Innovationscharta unterzeichnet Digitales Testfeld Autobahn

Bundesminister Alexander Dobrindt hat in Berlin die Innovationscharta für das Digitale Testfeld Autobahn unterzeichnet. Zu den Mitunterzeichnern gehören Vertreter des Freistaats Bayern, der Automobilindustrie und der IT-Wirtschaft.

In der Innovationscharta erklären sich die Beteiligten bereit, das Digitale Testfeld Autobahn auf der A9 in Bayern gemeinsam einzurichten und zu betreiben. Das Testfeld wird auf der hochfrequentierten, überregionalen Bundesautobahn A9 in Bayern errichtet. Auf dem Digitalen Testfeld Autobahn werden zukunftsweisende Technologien des automatisierten und vernetzten Fahrens unter realen Bedingungen erprobt. Dafür wird die Infrastruktur der Strecke volldigitalisiert, mit Sensorik ausgestattet und mit innovativen Projekten entlang der A9 verknüpft. Erste Maßnahmen zur Digitalisierung starten in diesem Jahr.

Schwerpunkte bilden die Car-to-Car- und Car-to-Infrastructure-Kommunikation in Echtzeit. Dies ist mithilfe der aktuellsten Übertragungstechnologien möglich. Auch der künftige Mobilfunkstandard 5G, der als LTE-Nachfolgestandard eine weitaus höhere Bandbreite hat und schnellere Datenübertragungen ermöglichen wird, soll auf der Strecke zum Einsatz kommen. Langfristig lautet das Ziel die komplett vernetzte Straße.

AUFGABENSTELLUNG:
1. Bearbeiten Sie den Text zum Digitalen Testfeld Autobahn von "In der Innovationscharta" bis "in diesem Jahr." und setzen Sie dabei "Partner" an die Stelle von "Beteiligten".
2. Führen Sie den Text über das Digitale Testfeld Autobahn im Anschluss an seinen letzten Satz fort.
Die Einträge werden für die Bearbeitung nicht benötigt.

AUFGEFÜHRTE EINTRÄGE:
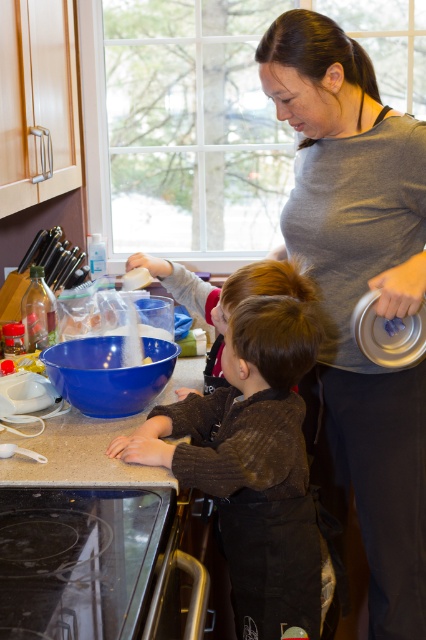
Does gray matte shirt at upper center have a larger size compared to smooth granite countertop at lower center?

Indeed, gray matte shirt at upper center has a larger size compared to smooth granite countertop at lower center.

Does gray matte shirt at upper center appear under smooth granite countertop at lower center?

No.

Between point (359, 440) and point (13, 468), which one is positioned in front?

Point (13, 468) is in front.

Identify the location of gray matte shirt at upper center. (357, 292).

Measure the distance between point (380, 298) and camera.

1.31 meters

Does point (380, 634) come farther from viewer compared to point (241, 625)?

Yes, point (380, 634) is farther from viewer.

Identify the location of gray matte shirt at upper center. (357, 292).

I want to click on gray matte shirt at upper center, so click(357, 292).

Can you confirm if smooth granite countertop at lower center is bigger than smooth brown hair at center?

Incorrect, smooth granite countertop at lower center is not larger than smooth brown hair at center.

From the picture: Does smooth granite countertop at lower center lie behind smooth brown hair at center?

No, smooth granite countertop at lower center is in front of smooth brown hair at center.

Is point (97, 433) farther from camera compared to point (226, 280)?

Yes.

At what (x,y) coordinates should I click in order to perform the action: click on smooth granite countertop at lower center. Please return your answer as a coordinate pair (x, y). Looking at the image, I should click on (92, 444).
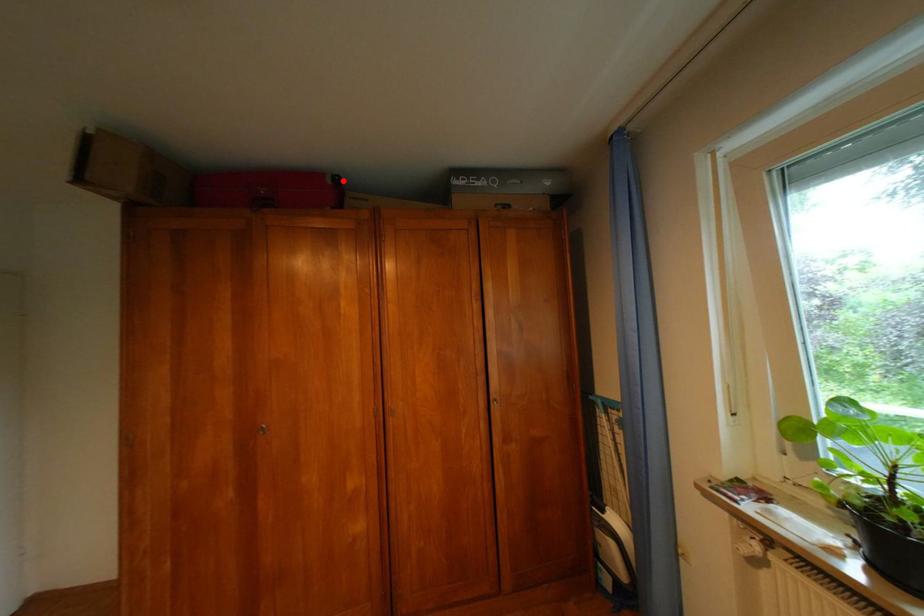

LÖSUNGEN:
1.
In der Innovationscharta erklären sich die Partner bereit, das Digitale Testfeld Autobahn auf der A9 in Bayern gemeinsam einzurichten und zu betreiben. Das Testfeld wird auf der hochfrequentierten, überregionalen Bundesautobahn A9 in Bayern errichtet. Auf dem Digitalen Testfeld Autobahn werden zukunftsweisende Technologien des automatisierten und vernetzten Fahrens unter realen Bedingungen erprobt. Dafür wird die Infrastruktur der Strecke volldigitalisiert, mit Sensorik ausgestattet und mit innovativen Projekten entlang der A9 verknüpft. Erste Maßnahmen zur Digitalisierung starten in diesem Jahr.

2.
„Die Strecke steht allen innovativen Unternehmen offen: Automobilherstellern, Zulieferern, Digitalunternehmen und Forschungseinrichtungen. Sie alle können ihre Entwicklungen auf der modernsten Schnellstraße der Welt im Realbetrieb testen“, so Alexander Dobrindt, Bundesminister für Verkehr und digitale Infrastruktur. Laut Matthias Wissmann, Präsident des Verbands Automobilindustrie (VDA) wollen Hersteller und Zulieferer beim vernetzten und automatisierten Fahren in den kommenden drei bis vier Jahren 16 bis 18 Milliarden Euro in Forschung und Entwicklung investieren.